▸ PROBLEM:
Retype the lines below exactly, but only those from the line that has "hfov_deg: 34.9" through the line that has "focal_mm: 5.59". Omit every picture.
RECORDS PROVIDED section start
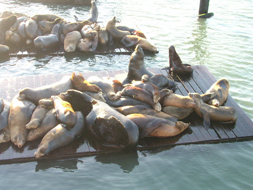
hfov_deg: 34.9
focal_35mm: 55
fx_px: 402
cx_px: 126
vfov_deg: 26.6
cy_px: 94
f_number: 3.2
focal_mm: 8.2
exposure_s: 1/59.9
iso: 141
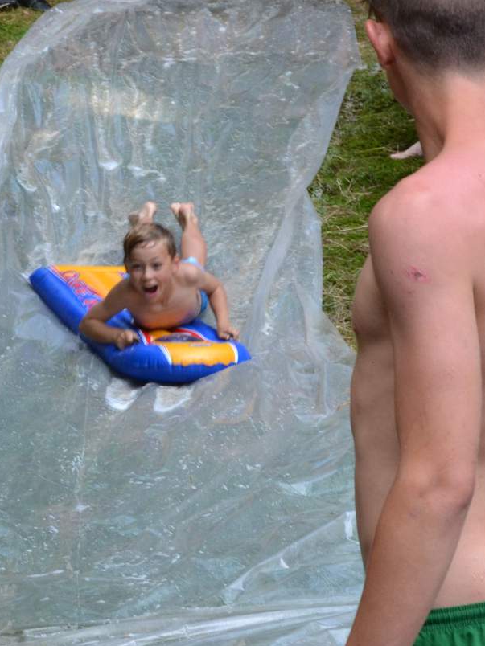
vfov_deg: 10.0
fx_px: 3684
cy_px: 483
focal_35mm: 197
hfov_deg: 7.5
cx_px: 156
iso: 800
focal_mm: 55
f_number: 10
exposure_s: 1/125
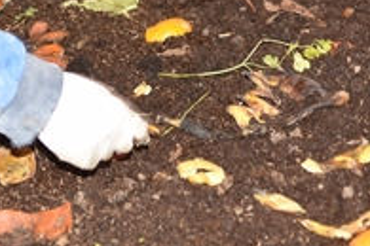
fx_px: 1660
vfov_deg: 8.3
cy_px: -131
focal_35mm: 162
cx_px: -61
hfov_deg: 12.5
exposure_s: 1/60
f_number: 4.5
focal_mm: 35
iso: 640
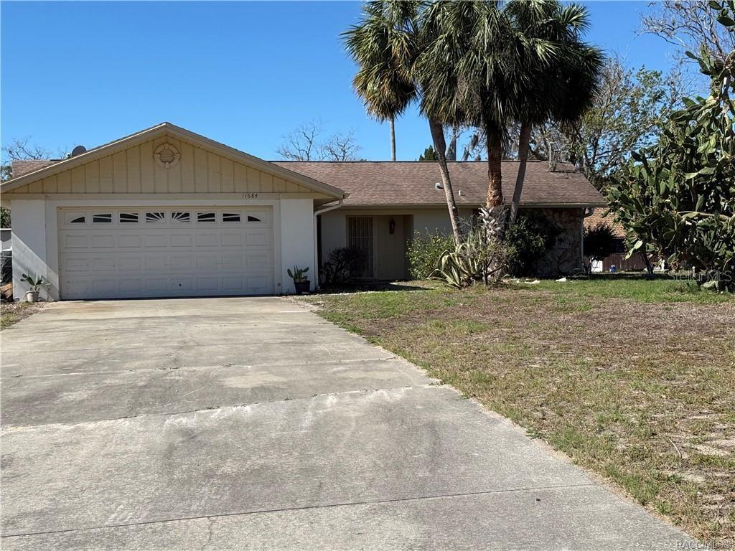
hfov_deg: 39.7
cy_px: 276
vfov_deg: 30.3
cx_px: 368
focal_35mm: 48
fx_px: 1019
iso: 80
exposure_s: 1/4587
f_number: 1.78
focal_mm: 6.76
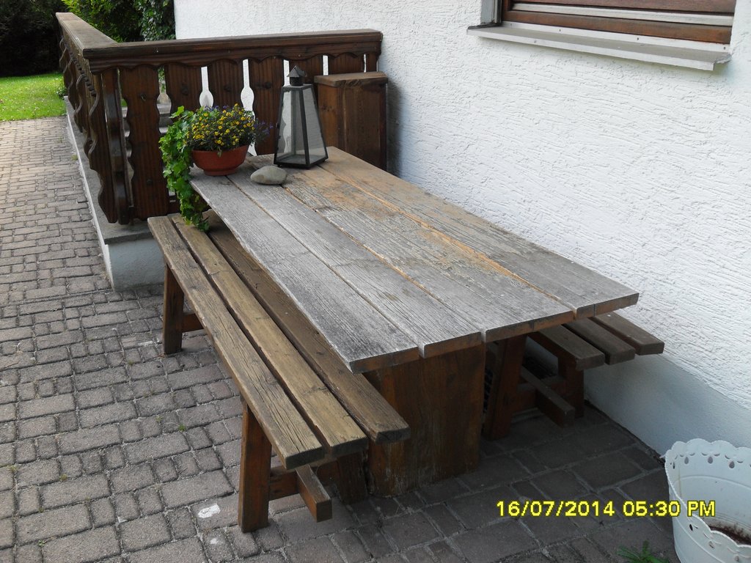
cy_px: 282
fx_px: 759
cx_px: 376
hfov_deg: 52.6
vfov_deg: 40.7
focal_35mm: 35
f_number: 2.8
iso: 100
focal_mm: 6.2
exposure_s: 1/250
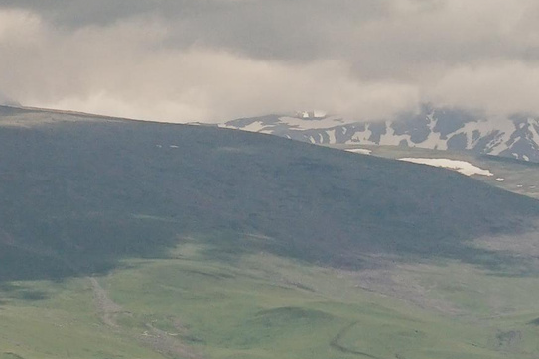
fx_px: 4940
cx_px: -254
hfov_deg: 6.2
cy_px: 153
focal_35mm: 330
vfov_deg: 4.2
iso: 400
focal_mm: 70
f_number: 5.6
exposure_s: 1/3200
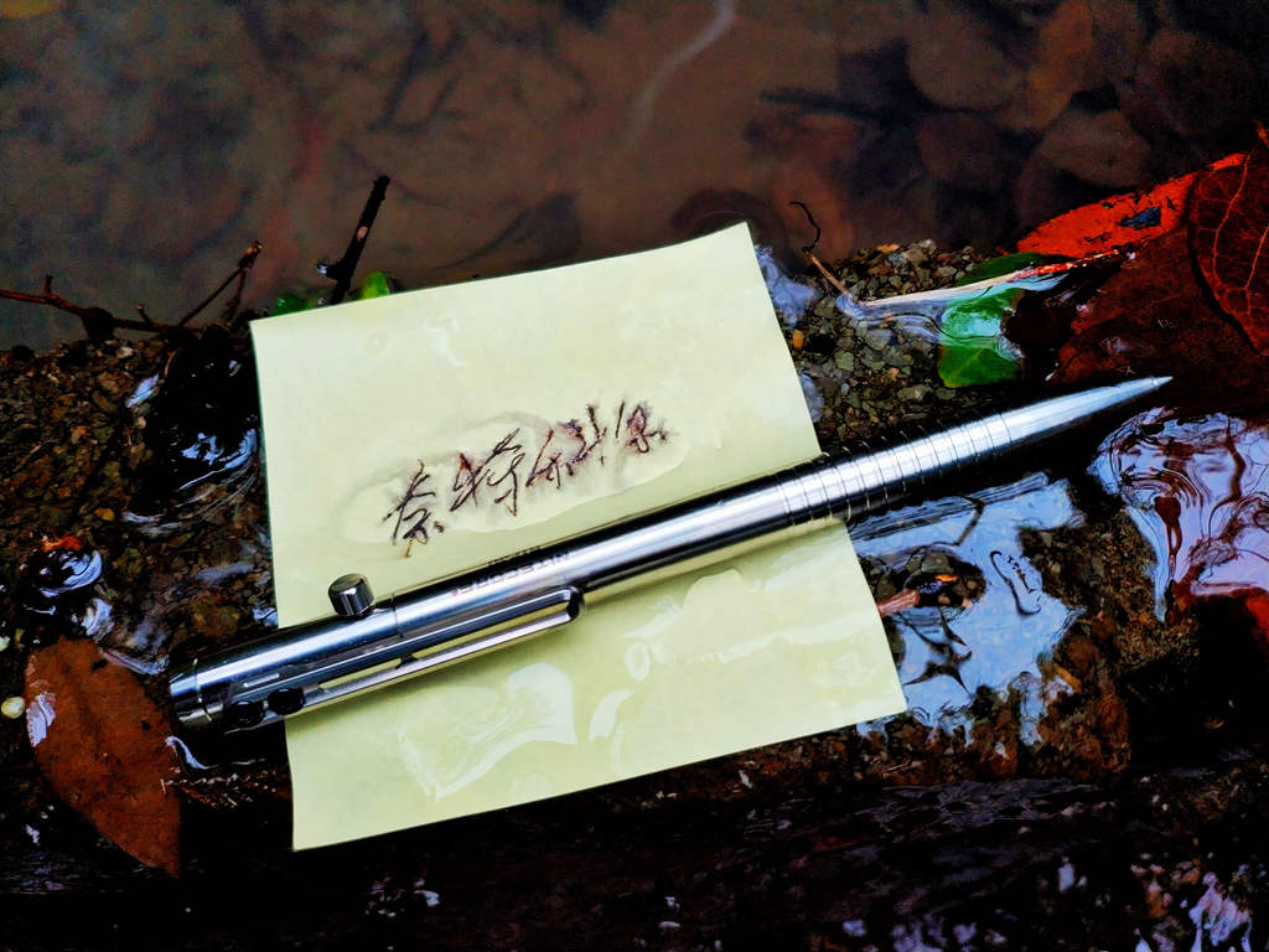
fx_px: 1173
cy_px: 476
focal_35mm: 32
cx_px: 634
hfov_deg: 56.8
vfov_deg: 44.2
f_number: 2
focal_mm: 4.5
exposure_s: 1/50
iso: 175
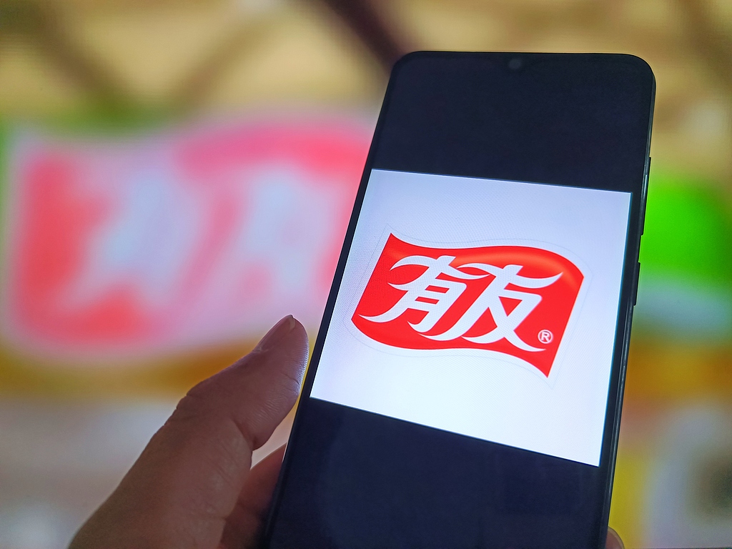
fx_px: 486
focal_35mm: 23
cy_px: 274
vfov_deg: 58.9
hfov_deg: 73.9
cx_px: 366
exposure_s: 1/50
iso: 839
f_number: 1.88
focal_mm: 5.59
RECORDS PROVIDED section end
RECORDS PROVIDED section start
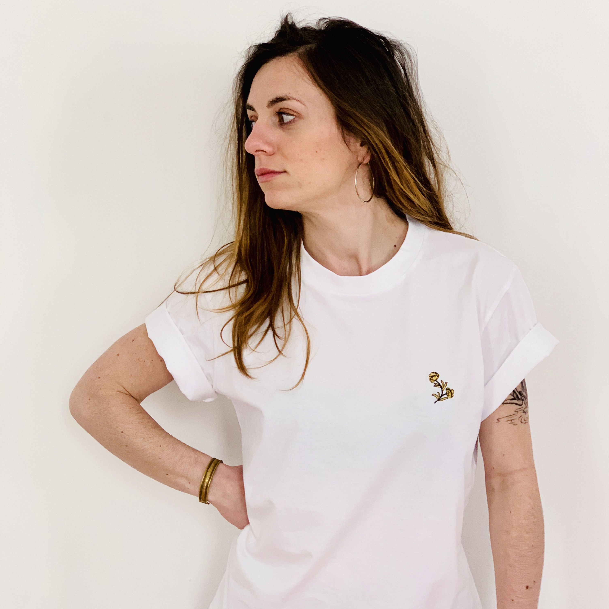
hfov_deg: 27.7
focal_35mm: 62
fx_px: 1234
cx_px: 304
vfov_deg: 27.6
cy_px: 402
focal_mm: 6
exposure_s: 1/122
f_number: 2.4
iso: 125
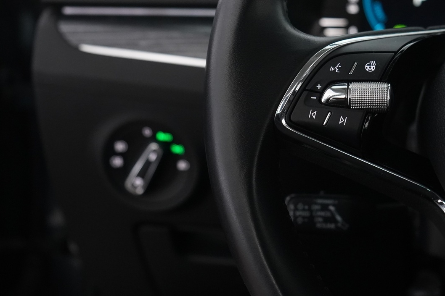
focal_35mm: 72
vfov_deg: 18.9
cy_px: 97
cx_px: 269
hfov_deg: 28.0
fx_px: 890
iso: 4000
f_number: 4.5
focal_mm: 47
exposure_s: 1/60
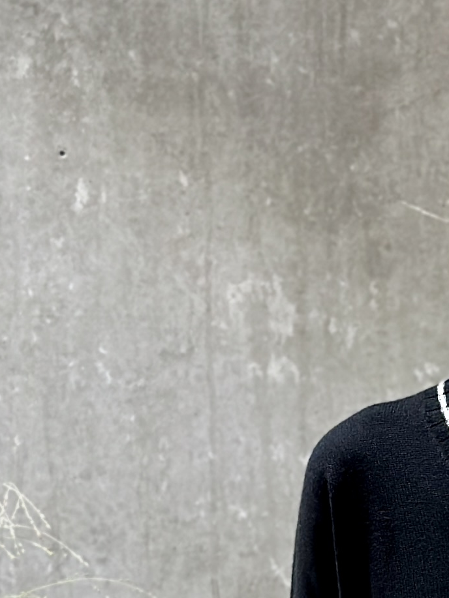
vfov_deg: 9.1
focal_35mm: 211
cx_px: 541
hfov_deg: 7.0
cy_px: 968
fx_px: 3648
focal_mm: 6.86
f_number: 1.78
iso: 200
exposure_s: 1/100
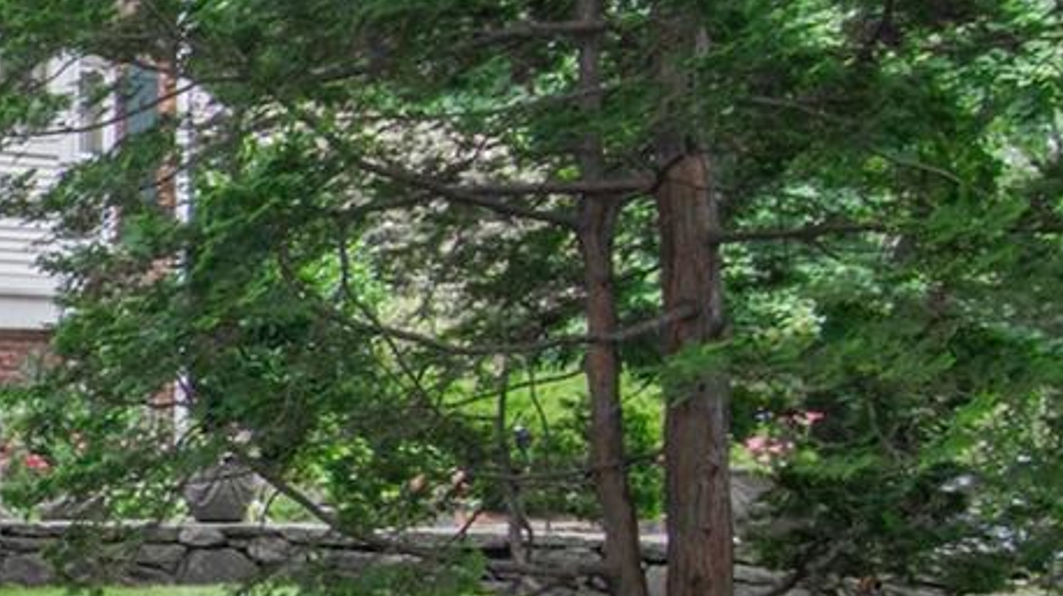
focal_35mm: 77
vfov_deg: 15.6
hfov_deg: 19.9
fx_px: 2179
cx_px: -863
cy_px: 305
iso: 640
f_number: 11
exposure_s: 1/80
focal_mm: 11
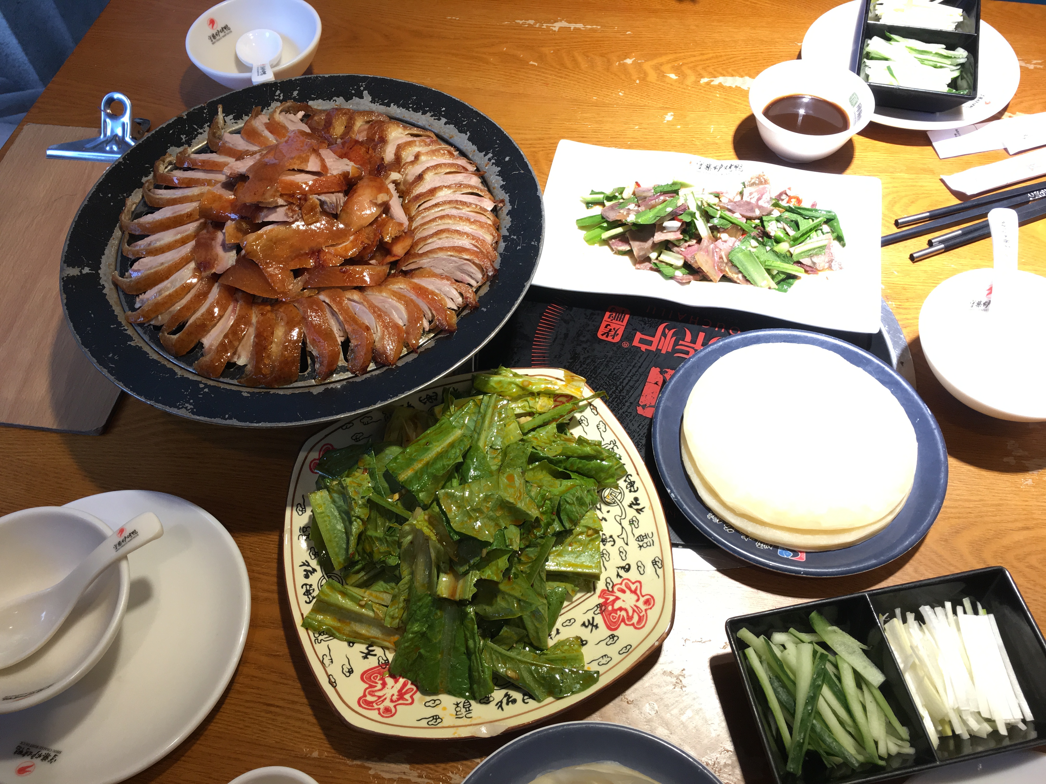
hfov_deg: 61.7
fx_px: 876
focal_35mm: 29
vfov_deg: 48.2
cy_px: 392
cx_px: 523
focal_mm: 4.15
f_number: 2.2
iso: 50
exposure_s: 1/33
RECORDS PROVIDED section end
▸ SOLVED PROBLEM:
hfov_deg: 34.9
focal_35mm: 55
fx_px: 402
cx_px: 126
vfov_deg: 26.6
cy_px: 94
f_number: 3.2
focal_mm: 8.2
exposure_s: 1/59.9
iso: 141
vfov_deg: 10.0
fx_px: 3684
cy_px: 483
focal_35mm: 197
hfov_deg: 7.5
cx_px: 156
iso: 800
focal_mm: 55
f_number: 10
exposure_s: 1/125
fx_px: 1660
vfov_deg: 8.3
cy_px: -131
focal_35mm: 162
cx_px: -61
hfov_deg: 12.5
exposure_s: 1/60
f_number: 4.5
focal_mm: 35
iso: 640
hfov_deg: 39.7
cy_px: 276
vfov_deg: 30.3
cx_px: 368
focal_35mm: 48
fx_px: 1019
iso: 80
exposure_s: 1/4587
f_number: 1.78
focal_mm: 6.76
cy_px: 282
fx_px: 759
cx_px: 376
hfov_deg: 52.6
vfov_deg: 40.7
focal_35mm: 35
f_number: 2.8
iso: 100
focal_mm: 6.2
exposure_s: 1/250
fx_px: 4940
cx_px: -254
hfov_deg: 6.2
cy_px: 153
focal_35mm: 330
vfov_deg: 4.2
iso: 400
focal_mm: 70
f_number: 5.6
exposure_s: 1/3200
fx_px: 1173
cy_px: 476
focal_35mm: 32
cx_px: 634
hfov_deg: 56.8
vfov_deg: 44.2
f_number: 2
focal_mm: 4.5
exposure_s: 1/50
iso: 175
fx_px: 486
focal_35mm: 23
cy_px: 274
vfov_deg: 58.9
hfov_deg: 73.9
cx_px: 366
exposure_s: 1/50
iso: 839
f_number: 1.88
focal_mm: 5.59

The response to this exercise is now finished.